**Source document**
The place to start is by looking at the fundamental characteristics of the portfolio returns. Here we are not such much concerned with risk, as measured by the second moment, the standard deviation. Instead, we now want to consider the third and forth moments of the distribution, the skewness and kurtosis.

Comparing the two distributions below, we can see that the distribution on the left, with negative skew, has nonzero probability associated with events in the extreme left of the distribution, which in this context, we would associate with negative returns. The distribution on the right, with positive skew, is likewise “heavy-tailed”; but in this case the tail “risk” is associated with large, positive returns. That’s the kind of risk most investors can live with.

Source: Wikipedia

A more direct measure of tail risk is kurtosis, literally, “heavy tailed-ness”, indicating a propensity for extreme events to occur. Again, the shape of the distribution matters: a heavy tail in the right hand portion of the distribution is fine; a heavy tail on the left (indicating the likelihood of large, negative returns) is a no-no.

Let’s take a look at the distribution of returns for the Strategic Volatility Strategy. As you can see, the distribution is very positively skewed, with a very heavy right hand tail. In other words, the strategy has a tendency to produce extremely positive returns. That’s the kind of tail risk investors prefer.

Another way to evaluate tail risk is to examine directly the performance of the strategy during extreme market conditions, when the market makes a major move up or down. Since we are using a volatility strategy as an example, let’s take a look at how it performs on days when the VIX index moves up or down by more than 5%. As you can see from the chart below, by and large the strategy returns on such days tend to be positive and, furthermore, occasionally the strategy produces exceptionally high returns.

The property of producing higher returns to the upside and lower losses to the downside (or, in this case, a tendency to produce positive returns in major market moves in either direction) is known as positive convexity.

Positive convexity, more typically found in fixed income portfolios, is a highly desirable feature, of course. How can it be achieved? Those familiar with options will recognize the convexity feature as being similar to the concept of option Gamma and indeed, one way to produce such a payoff is buy adding options to the investment mix: put options to give positive convexity to the downside, call options to provide positive convexity to the upside (or using a combination of both, i.e. a straddle).

In this case we achieve positive convexity, not by incorporating options, but through a judicious choice of leveraged ETFs, both equity and volatility, for example, the ProShares UltraPro S&P500 ETF (NYSEArca:UPRO) and the ProShares Ultra VIX Short-Term Futures ETN (NYSEArca:UVXY).

Putting It All Together

While we have talked through the various concepts in creating a risk-protected portfolio one-at-a-time, in practice we use nonlinear optimization techniques to construct a portfolio that incorporates all of the desired characteristics simultaneously. This can be a lengthy and tedious procedure, involving lots of trial and error. And it cannot be emphasized enough how important the choice of the investment universe is from the outset. In this case, for instance, it would likely be pointless to target an overall positively convex portfolio without including one or more leveraged ETFs in the investment mix.

Let’s see how it turned out in the case of the Strategic Volatility Strategy.

Note that, while the portfolio Information Ratio is moderate (just above 3), the Sortino Ratio is consistently very high, averaging in excess of 7. In large part that is due to the exceptionally low downside risk, which at 1.36% is less than half the standard deviation (which is itself quite low at 3.3%). It is no surprise that the maximum drawdown over the period from 2012 amounts to less than 1%.

**Required actions**
a) Retype the portion of the tail-risk passage starting at "Another way to" and ending at "as positive convexity.".
b) According to the tail-risk passage, why is the portfolio's Sortino Ratio consistently very high? Answer in one to three sentences.
Rely solely on the tail-risk passage for everything that comes next.

**Dataset entries**
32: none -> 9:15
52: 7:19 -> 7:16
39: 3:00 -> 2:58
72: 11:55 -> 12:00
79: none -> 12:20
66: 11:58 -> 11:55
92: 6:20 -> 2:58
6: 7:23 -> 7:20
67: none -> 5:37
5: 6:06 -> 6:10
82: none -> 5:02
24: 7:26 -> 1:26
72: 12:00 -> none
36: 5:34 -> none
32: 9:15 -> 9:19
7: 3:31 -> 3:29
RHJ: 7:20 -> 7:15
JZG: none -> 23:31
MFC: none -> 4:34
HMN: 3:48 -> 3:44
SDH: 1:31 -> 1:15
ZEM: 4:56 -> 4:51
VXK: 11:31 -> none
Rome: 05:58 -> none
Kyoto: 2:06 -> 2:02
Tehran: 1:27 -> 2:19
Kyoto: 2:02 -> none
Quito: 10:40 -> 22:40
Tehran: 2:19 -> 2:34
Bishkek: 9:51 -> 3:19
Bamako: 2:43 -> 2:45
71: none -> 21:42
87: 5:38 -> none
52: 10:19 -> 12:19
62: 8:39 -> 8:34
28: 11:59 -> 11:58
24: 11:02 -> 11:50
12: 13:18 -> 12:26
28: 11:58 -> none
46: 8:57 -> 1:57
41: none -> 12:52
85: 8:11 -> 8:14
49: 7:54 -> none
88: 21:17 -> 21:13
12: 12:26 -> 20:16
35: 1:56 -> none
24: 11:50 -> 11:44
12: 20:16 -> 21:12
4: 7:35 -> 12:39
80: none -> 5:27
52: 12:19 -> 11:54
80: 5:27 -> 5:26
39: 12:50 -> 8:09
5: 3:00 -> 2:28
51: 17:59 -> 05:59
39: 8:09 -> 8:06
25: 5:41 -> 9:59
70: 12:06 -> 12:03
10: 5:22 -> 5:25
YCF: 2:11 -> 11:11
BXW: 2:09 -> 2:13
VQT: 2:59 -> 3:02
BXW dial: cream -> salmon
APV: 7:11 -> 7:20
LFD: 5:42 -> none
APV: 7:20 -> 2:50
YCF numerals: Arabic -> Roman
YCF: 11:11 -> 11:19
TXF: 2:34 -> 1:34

**Outputs**
a)
Another way to evaluate tail risk is to examine directly the performance of the strategy during extreme market conditions, when the market makes a major move up or down. Since we are using a volatility strategy as an example, let’s take a look at how it performs on days when the VIX index moves up or down by more than 5%. As you can see from the chart below, by and large the strategy returns on such days tend to be positive and, furthermore, occasionally the strategy produces exceptionally high returns.

The property of producing higher returns to the upside and lower losses to the downside (or, in this case, a tendency to produce positive returns in major market moves in either direction) is known as positive convexity.

b) The Sortino Ratio, which averages above 7, is high largely because the portfolio's downside risk is exceptionally low. At 1.36%, that downside risk is less than half the standard deviation of 3.3%.